__EXERCISE DETAILS__
Return, unchanged, the rows between the line holding "You are here" and the line holding "August 2023", inclusive. Leave out the pictures.

__RECORD SET__
========
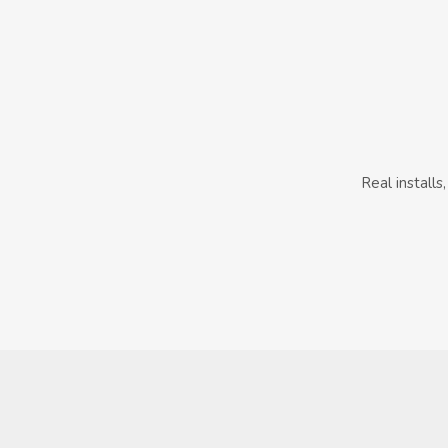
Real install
========
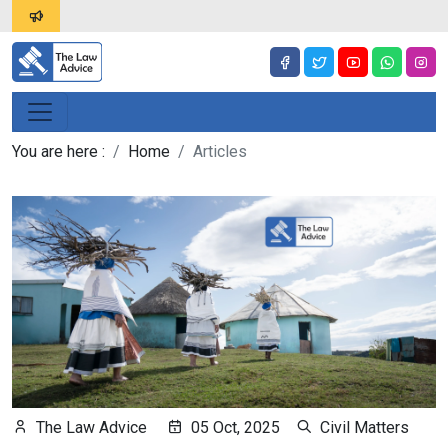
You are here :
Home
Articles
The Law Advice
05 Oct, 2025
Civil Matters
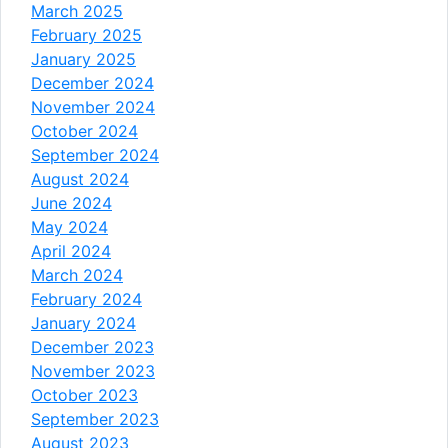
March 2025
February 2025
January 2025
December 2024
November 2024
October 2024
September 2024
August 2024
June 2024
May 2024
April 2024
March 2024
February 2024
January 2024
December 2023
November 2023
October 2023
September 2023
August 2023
========
__RESPONSE BOX__
You are here :
Home
Articles
The Law Advice
05 Oct, 2025
Civil Matters
March 2025
February 2025
January 2025
December 2024
November 2024
October 2024
September 2024
August 2024
June 2024
May 2024
April 2024
March 2024
February 2024
January 2024
December 2023
November 2023
October 2023
September 2023
August 2023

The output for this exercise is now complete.